Islamic woman files discrimination suit against former employer, Cascadia Behavioral Healthcare

The Oregonian, Oct. 10, 2016

muslim-prayers

Muslims at prayer.

UPDATE: This story has been updated with new information — including from the Oregon Bureau of Labor and Industries, which found that former employee Sharmin Rahman hadn’t proven discrimination.

A woman of Islamic faith who was hired as a case manager at Cascadia Behavioral Healthcare has filed a $1 million lawsuit against her former employer — claiming she was fired after she refused to shake the hand of a male boss, wore a head scarf on the job and asked for time to pray during the work day.

Cascadia Behavioral Healthcare, Southeast Portland

Cascadia Behavioral Healthcare, Southeast Portland

Sharmin Rahman’s lawsuit states that after starting her job on Dec. 1, 2014, she met a senior director, Royce Bowline.

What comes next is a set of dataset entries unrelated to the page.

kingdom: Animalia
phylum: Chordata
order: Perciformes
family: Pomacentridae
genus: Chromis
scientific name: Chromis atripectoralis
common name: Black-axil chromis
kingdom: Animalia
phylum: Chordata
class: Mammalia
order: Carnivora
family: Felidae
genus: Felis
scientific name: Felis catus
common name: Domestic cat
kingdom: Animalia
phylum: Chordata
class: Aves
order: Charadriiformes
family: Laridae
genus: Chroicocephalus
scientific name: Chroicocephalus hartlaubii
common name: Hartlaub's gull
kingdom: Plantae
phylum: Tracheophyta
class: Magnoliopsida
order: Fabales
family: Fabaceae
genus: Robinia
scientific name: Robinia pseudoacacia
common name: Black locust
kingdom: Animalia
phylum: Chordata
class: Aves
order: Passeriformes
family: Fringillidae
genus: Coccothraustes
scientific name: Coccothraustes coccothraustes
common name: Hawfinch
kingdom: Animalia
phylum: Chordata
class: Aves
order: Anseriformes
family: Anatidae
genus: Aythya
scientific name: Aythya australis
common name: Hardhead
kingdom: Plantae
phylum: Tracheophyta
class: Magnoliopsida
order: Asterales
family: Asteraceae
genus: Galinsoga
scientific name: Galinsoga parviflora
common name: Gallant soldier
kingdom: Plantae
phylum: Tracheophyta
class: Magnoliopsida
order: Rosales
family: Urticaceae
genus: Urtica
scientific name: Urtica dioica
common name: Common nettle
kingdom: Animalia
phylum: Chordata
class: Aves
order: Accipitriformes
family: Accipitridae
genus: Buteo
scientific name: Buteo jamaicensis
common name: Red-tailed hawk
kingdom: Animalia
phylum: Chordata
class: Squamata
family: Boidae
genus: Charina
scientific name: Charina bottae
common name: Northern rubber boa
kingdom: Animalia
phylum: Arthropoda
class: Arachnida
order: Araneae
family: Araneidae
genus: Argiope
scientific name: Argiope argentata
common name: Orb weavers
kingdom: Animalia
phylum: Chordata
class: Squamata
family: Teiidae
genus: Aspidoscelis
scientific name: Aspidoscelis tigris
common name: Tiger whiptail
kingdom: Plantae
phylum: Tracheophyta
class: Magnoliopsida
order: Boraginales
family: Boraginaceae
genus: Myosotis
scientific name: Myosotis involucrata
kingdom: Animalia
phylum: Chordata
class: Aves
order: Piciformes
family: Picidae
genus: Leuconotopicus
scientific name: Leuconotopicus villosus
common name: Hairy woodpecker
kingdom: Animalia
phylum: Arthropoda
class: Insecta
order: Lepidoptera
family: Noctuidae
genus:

When Bowline tried to shake Rahman’s hand, Rahman declined by explaining that her faith prohibited her from shaking the hands of men, according to the lawsuit filed Friday in Multnomah County Circuit Court.

The suit claims that afterward, a female employee, Bethany Kuhn, questioned her about it, allegedly saying, “I was told that you did not shake Royce’s hand. Did you know that he is our boss?”

The suit states that Rahman responded, “Yes, but that does not change things. I can’t shake his hand.”

A spokeswoman for Cascadia Behavioral Healthcare declined to comment, citing the pending litigation.

“We strive to treat all employees fairly and equitably,” wrote spokeswoman Samantha Ridderbusch.

The nonprofit employs 900 people in the Portland area and greater Willamette Valley. It offers assistance to about 15,000 people each year who are homeless or have problems with addictions or mental health.

Rahman was born in Bangladesh and her ethnic background is South Asian, according to the suit. She speaks with an accent, but started learning British English when she was in kindergarten. The suit states that she has a master’s degree in social work.

She was fired on April 14, 2015 — and the reason listed was “Inability or Not Qualified,” the suit states. Rahman was given no warnings about her performance and hadn’t been disciplined before her firing, according to the suit.

Among allegedly discriminatory episodes in her 4 ½ months on the job, according to her lawsuit:

  • Rahman prayed up to three times during the work day in her locked office, with a sign hanging on the door that read “Do not disturb.” The suit states that although Rahman explained her need to pray, an employee who Rahman supervised interrupted her four times by knocking on her office door and then unlocking the door and entering the office.
  • At least twice, Rahman’s supervisor, Elizabeth Miller, asked her about whether the head and neck scarves she wore posed a safety problem because a client could pull on the scarf. Rahman responded by saying no one had touched her scarves before.
  • Rahman’s supervisor, Miller, offended her several times by watching her while she ate traditional foods from Bangladesh for lunch, according to the suit. Miller “derisively said ‘what are you eating,'” the suit states.
  • Although Rahman wasn’t told her accent was a problem when she was hired, Rahman’s supervisor and another employee, Kuhn, “parroted” the way she spoke English — prompting her to cry, the suit states. Kuhn expressed surprise she went to Portland State University and told her she should go back to school to learn English, according to the suit.
  • Miller and Kuhn told Rahman that she wasn’t able to keep up to date with technology because of her age. The suit says the pair “mocked (Rahman) because she typed with her index finger.” According to a report by the Oregon Bureau of Labor and Industries, Rahman was approximately 50 years old at the time.
  • The suit states that Miller would smoke during “walk-and-talk” meetings, despite Rahman asking her not to and requesting reasonable accommodation for her asthma.

Rahman is claiming not only religious discrimination, but discrimination based on her ethnicity, national origin and disability of asthma.

After her firing, Rahman complained to the state Bureau of Labor and Industries. An investigator there determined in July 2016 that Rahman hadn’t presented enough evidence to prove her case of discrimination based on religion or disability.

According to the investigator’s report, Cascadia said Rahman was having trouble using the organization’s software, wrote poorly constructed sentences and had been put on a “written warning with action plan” less than two months after her hiring.

The investigator also wrote that Cascadia defended itself by saying that Rahman didn’t complain about some alleged incidents, including that she was interrupted during prayer or that her supervisor made a funny face while looking at her lunch.

The suit seeks up to $500,000 in noneconomic for humiliation, anxiety and distress. The suit seeks $500,000 for economic damages that include past and future lost wages and benefits.

Rahman also is seeking her job back.

Portland attorneys Daniel Snyder, Carl Post and John Burgess are representing Rahman.